Le juge Kasirer accueille l’Association des étudiants noirs en droit de McGill

Justice Nicholas Kasirer with the BLSA student group.

Le 16 mars, le juge de la Cour d’appel du Québec Nicholas Kasirer, BCL’85, LLB’85, a accueilli les étudiants et étudiantes de l’Association des étudiants noirs en droit de McGill. En plus d’assister à l’audience du jour, le groupe a pu profiter d’une visite des coulisses de la Cour ainsi que d’une discussion avec l’ancien doyen de la Faculté.

One week to go to Healthy Legal Minds’ crowdfunding campaign

The Healthy Legal Minds team
The Seeds of Change crowdfunding campaign of student-led initiative Healthy Legal Minds is entering its last week! They are only 7% away from reaching their objective. Please support them in making law studies and the law profession healthier!

Live Performance and Thought-provoking Discussions at Contours’ Sixth Volume Launch

The Contours editorial team with Dean Robert Leckey in the atrium during the launch of the 6th edition.

On March 15, Contours: Voices of Women in Law Journal launched its sixth volume. Founded in 2012, the journal creates a critical space for women in law. This year’s issue showcased raw and intimate takes on topics such as the legal recruitment process, abortion, animal law, and sexual assault. The successful launch was covered by local media. CBC Montreal interviewed Senior VP-Organization Romita Sur about the history of Contours and its aim to raise awareness about issues women face in the legal world. In addition, Bull and Bear spoke with Managing Editor Rebecca Kaeser Reiss about how emotional intelligence is fundamental to being a lawyer.

For the first time, this year’s issue also featured a submission from another law faculty, authored by Western University student Ava Williams. Williams was the face of the Globe and Mail’s Unfounded series, a feature about sexual assault complaints dismissed by the police as baseless. At the launch, she performed a reading of her letter to the London police detective who mishandled her sexual assault complaint. The event was followed by a Q and A, and stimulating discussion about the criminal justice system and police accountability.

The subject matter of the submissions in this year’s volume demonstrates that we are at a turning point in law and for what it means to be a lawyer today.
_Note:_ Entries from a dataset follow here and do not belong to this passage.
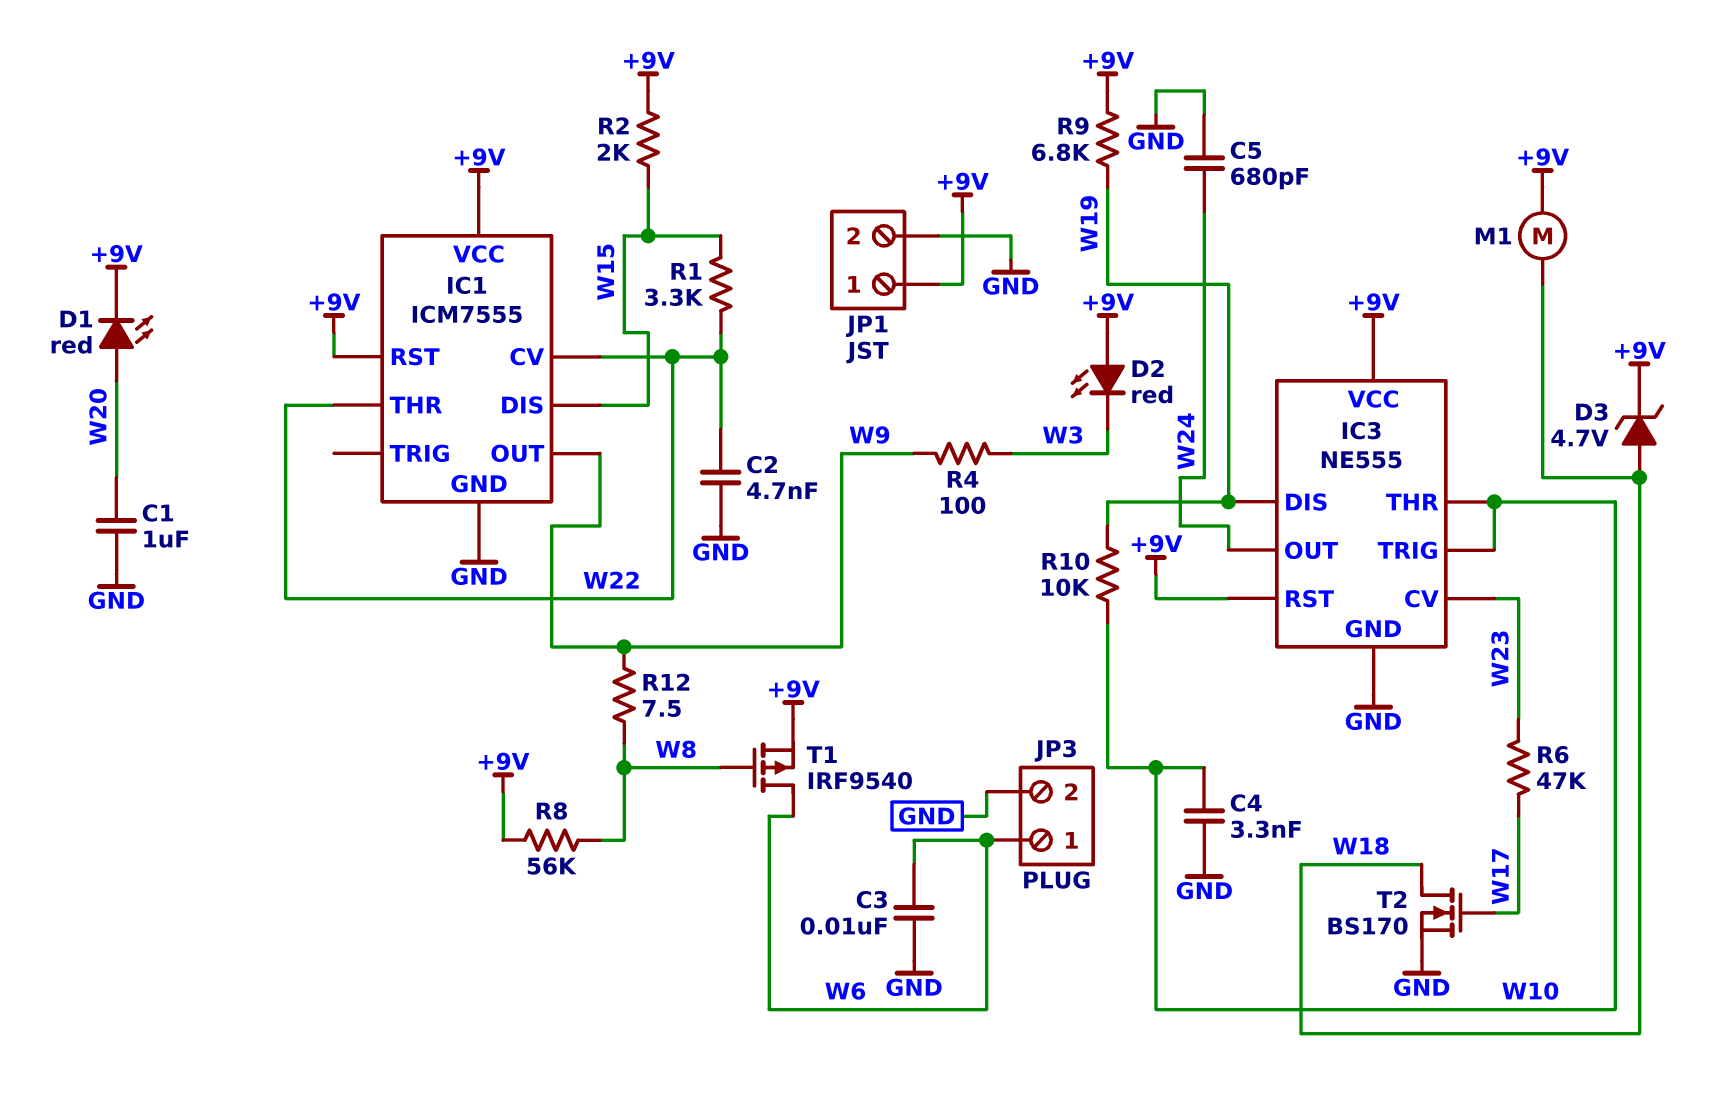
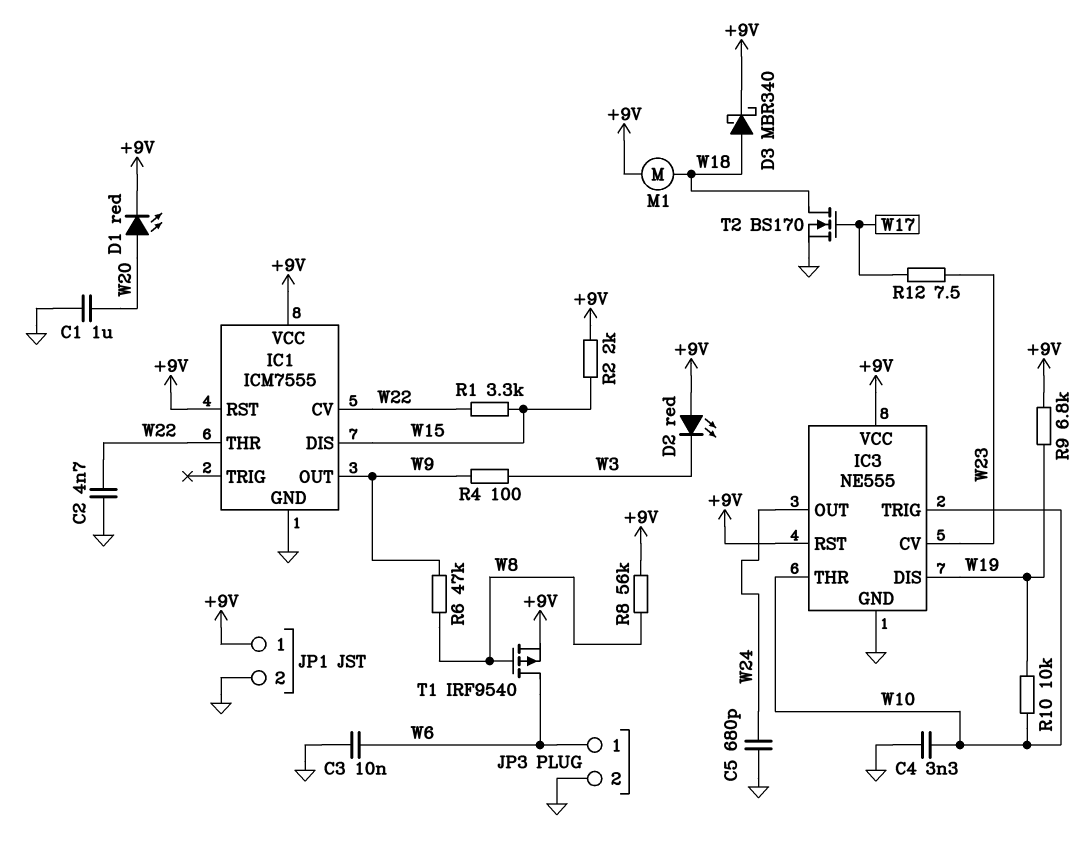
D3: zener 4.7V (A W18, K +9V) -> schottky MBR340 (A W18, K +9V)
R6: 47k (W17, W23) -> 47k (W8, W9)
R12: 7.5 (W8, W9) -> 7.5 (W17, W23)

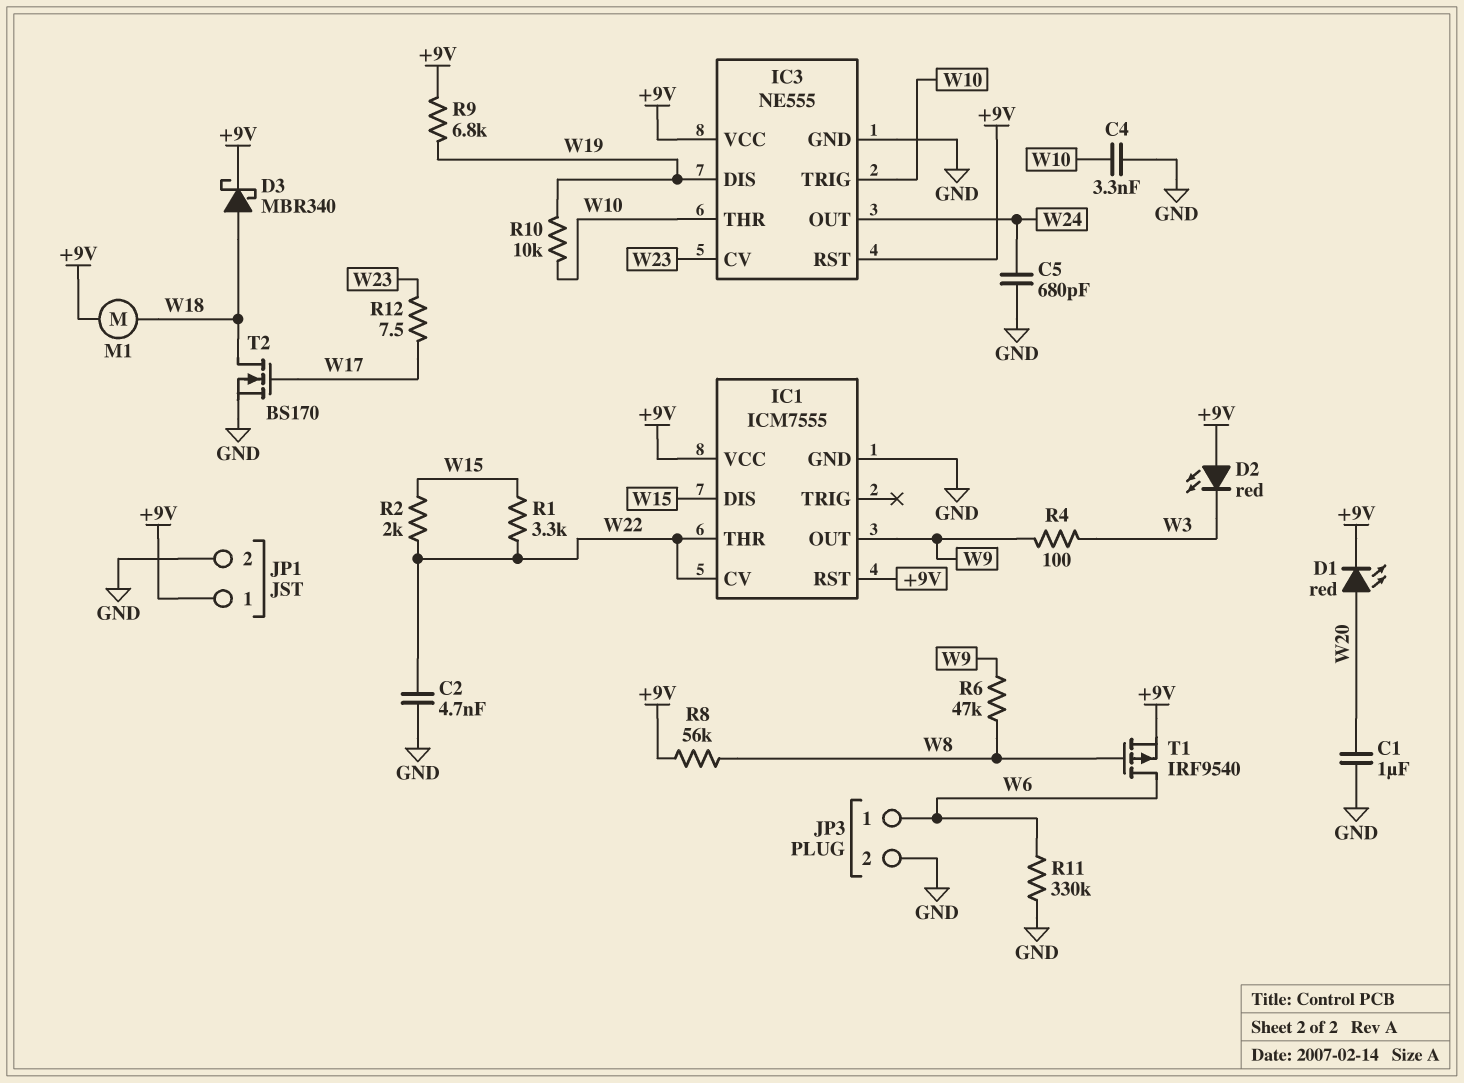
C3: 10nF (GND, W6) -> none
R2: 2k (+9V, W15) -> 2k (W15, W22)
R11: none -> 330k (GND, W6)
The issue also showcased several pieces from the Legal Writing and Self student-initiated seminar, and was distributed at the Southeast Region Legal Writing conference in Atlanta, Georgia.

Volume VI of Contours is now available online.

Text by Romita Sur, Senior VP Organization of Contours

Student News and Research

  • DCL candidate Brian Bird published “The Unbroken Supremacy of the Canadian Constitution”, giving insight into the pre-1982 legal basis for constitutional judicial review & the express supremacy clause in s. 52 (1) of the Constitution Act, 1982
  • DCL candidate Jeffrey Kennedy published the paper “The Citizen Victim: Reconciling the Public and Private in Criminal Sentencing” in Criminal Law and Philosophy
  • BCL/LLB candidate Madeleine MacDonald presented a paper entitled “Avenues of Reconciliation and New Constitutionalism: Indigenous Language Rights in Canada’s Federal System” at the colloquium on Indigenous Peoples, Canada, and the United States: Sovereignty, Sustainability, and Reconciliation. The event was presented by Fulbright Canada, the Center for the Study of Canada at the State University of New York College at Plattsburgh, and the College of Social Sciences at the University of Hawai’i.
  • LLM student Florence Ashley authored “Why ‘rapid-onset gender dysphoria’ is bad science” in The Conversation Canada, criticizing a theory that suggests that youngsters are being misled into claiming a trans identity before they truly understand what that means. Florence Ashley a aussi fait l’objet d’un portrait par Droit-Inc : Juriste trans recherche justice.
  • The “Flo Collective”, an initiative founded by law students Breanne Lavalée-Heckert, Anisha Samat, Nathalie Laflamme, Sarah-Grace Ross and Elizabeth Lougheed, was featured in Nunatsiaq News. Members of the collective say they want to end the inequity faced by women and girls in northern Canada, where tampons can cost $1 each and are not covered by freight subsidies under the Nutrition North program.